唯伊碵士、家國憂殷、潜光發する所、三璋咸賢なり。功を懋め、爵を賜ひ、一門蟬聯、紫綬若々、冕紳莘々、風月を吟詠し、厥天年を全うす。
憂を先にし楽を後にするもの翁あり。
淵明の宅、環堵蕭然、仲蔚の居、蓬蒿人を沒す。
鬱たる樹あり。洌たる泉あり。
止先徳を仰ぎ、玆翠珉を視る。
明治四十一年五月
正四位勲三等文學博士 重 野 安 繹 撰
(児童生徒向け)
宿毛で生まれた岩村3兄弟(岩村通俊(いわむらみちとし)・林有造(はやしゆうぞう)・岩村高俊(いわむらたかとし)のお父さんである岩村英俊(いわむらひでとし)のお家があったところに建てられた碑です。

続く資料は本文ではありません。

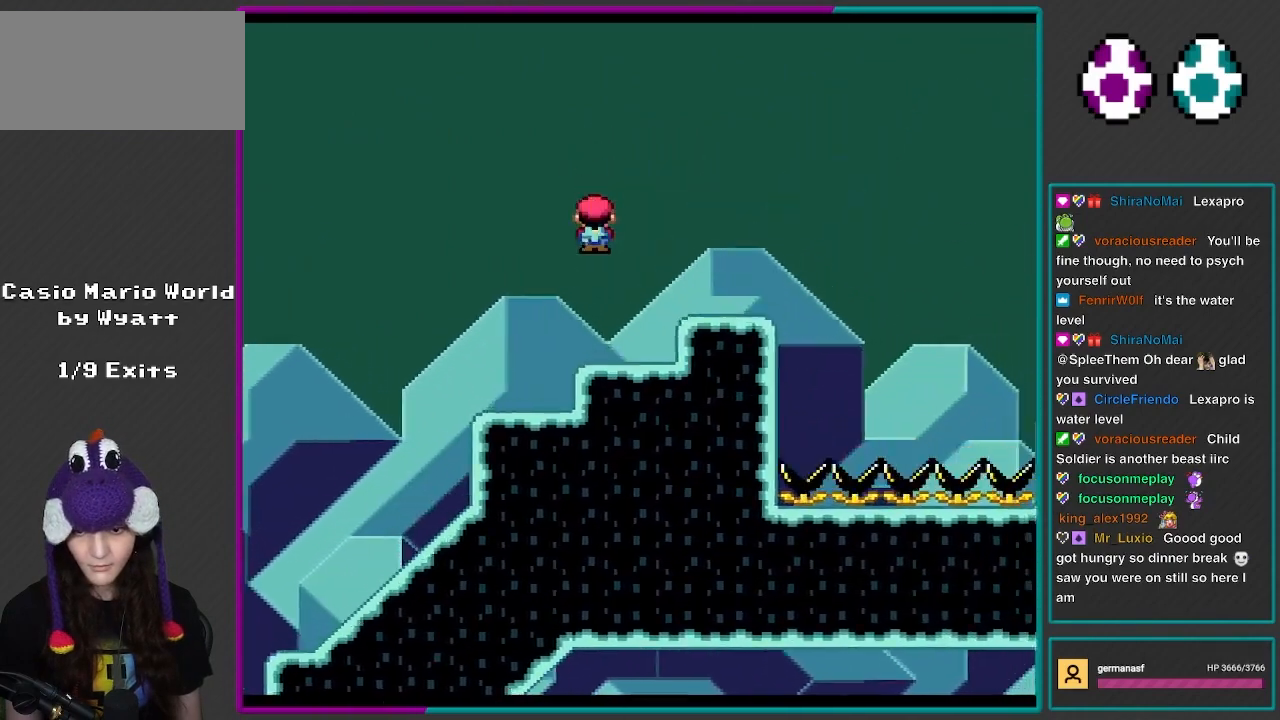
{"buttons": ["B", "Y", "DPAD_RIGHT"], "events": [[233, "X", "up"], [233, "Y", "down"], [500, "B", "down"]]}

英俊は「礫水(れきすい)」とも名乗っていたため、この碑は「岩村礫水おじいさんの昔のおうちの碑」という意味がある「岩村礫水翁旧居之碑」と呼ばれています。
英俊は文武両道で、特に槍や漢文などに長けていました。宿毛の領主に仕えていて、財産の管理などを任されていました。英俊に任せると財産がどんどん増えていたそうです。
岩村礫水翁旧居之碑には両横と後ろの3面に漢文が彫られていて、英俊や岩村3兄弟それぞれの活躍について記されています。